We are in the middle of this semester’s Big Data in 30 Hours class. We just did lecture 7 out of 15. So far we covered Relational Databases, Data Warehousing, BI (Tableau), NoSQL (MongoDB and ElasticSearch), Hadoop, HDFS and Apache Spark. While we are about to move to Data Science in Python (with Numpy, Scikit-learn, Keras and TensorFlow), I received valuable feedback from the students. Rather than learning a little bit of everything, they prefer to focus more on the infrastructure. Students postulate more Data Engineering, less Data Science.
I was impressed by the mature feedback and will now be working on modifying the class content. I am currently deciding, what are the most important infrastructure technologies and tooling that a Data Scientist should be aware of. In other words, what is the best way to spend 30 teaching hours to introduce a Data Scientist into Data Engineering + Software Engineering infrastructure? My tentative list is below and I would be glad to see any comments. Am I missing something? (Note that high-level technologies, such as Python/R programming and libraries for classification, regression, machine translation etc are out of the list, considered a separate subject).

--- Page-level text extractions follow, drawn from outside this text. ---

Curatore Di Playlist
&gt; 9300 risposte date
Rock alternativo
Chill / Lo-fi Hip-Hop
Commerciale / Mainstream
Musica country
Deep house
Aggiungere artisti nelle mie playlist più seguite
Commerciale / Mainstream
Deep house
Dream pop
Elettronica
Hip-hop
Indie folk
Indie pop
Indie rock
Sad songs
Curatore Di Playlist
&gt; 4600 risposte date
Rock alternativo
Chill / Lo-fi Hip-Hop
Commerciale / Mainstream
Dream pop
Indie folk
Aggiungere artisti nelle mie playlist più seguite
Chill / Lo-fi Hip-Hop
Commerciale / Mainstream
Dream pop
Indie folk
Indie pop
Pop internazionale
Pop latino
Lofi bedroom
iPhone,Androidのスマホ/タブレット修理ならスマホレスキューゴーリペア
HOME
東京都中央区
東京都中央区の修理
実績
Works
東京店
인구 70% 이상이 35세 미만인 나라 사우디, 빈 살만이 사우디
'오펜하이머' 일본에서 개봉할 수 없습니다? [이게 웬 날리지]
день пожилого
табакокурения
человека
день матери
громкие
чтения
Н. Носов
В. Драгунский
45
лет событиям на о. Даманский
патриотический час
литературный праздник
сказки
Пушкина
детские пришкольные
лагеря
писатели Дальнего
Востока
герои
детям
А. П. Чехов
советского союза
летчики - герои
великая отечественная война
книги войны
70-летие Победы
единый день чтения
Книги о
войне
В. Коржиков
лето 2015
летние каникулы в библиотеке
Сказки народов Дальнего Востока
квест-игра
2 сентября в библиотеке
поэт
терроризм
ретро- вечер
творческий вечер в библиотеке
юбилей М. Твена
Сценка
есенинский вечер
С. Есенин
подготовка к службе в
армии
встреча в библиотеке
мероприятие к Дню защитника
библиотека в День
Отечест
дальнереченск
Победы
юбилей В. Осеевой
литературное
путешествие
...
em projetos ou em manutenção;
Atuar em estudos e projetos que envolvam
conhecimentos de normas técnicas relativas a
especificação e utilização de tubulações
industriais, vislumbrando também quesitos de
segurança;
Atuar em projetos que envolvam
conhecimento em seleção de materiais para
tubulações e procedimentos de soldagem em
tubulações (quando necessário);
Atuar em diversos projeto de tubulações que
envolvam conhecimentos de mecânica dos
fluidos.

index | class | technologies |
1. | OS | Linux console orientation, bash, power tools (sed, awk, grep etc). Formats: csv, plaintext, JSON, XML |
2. | relational stack | RDBMS (Oracle, sqlite), Data Warehousing, ETL |
3. | data viz | Business Intelligence, Tableau, Elastic Kibana |
4. | parallel processing | HDFS, MapReduce, Apache Spark, Hive |
5. | NoSQL | key-value/document (MongoDB, Elastic), graph databases (TigerGraph), columnar (HBase) |
6. | streaming | Kafka |
7. | cloud | AWS |
8. | workflow | Airflow ? |
9. | deployment | Docker, Kubernetes |
10. | softwae engineering | DevOps, (DataOps?), version control (git), python unittest |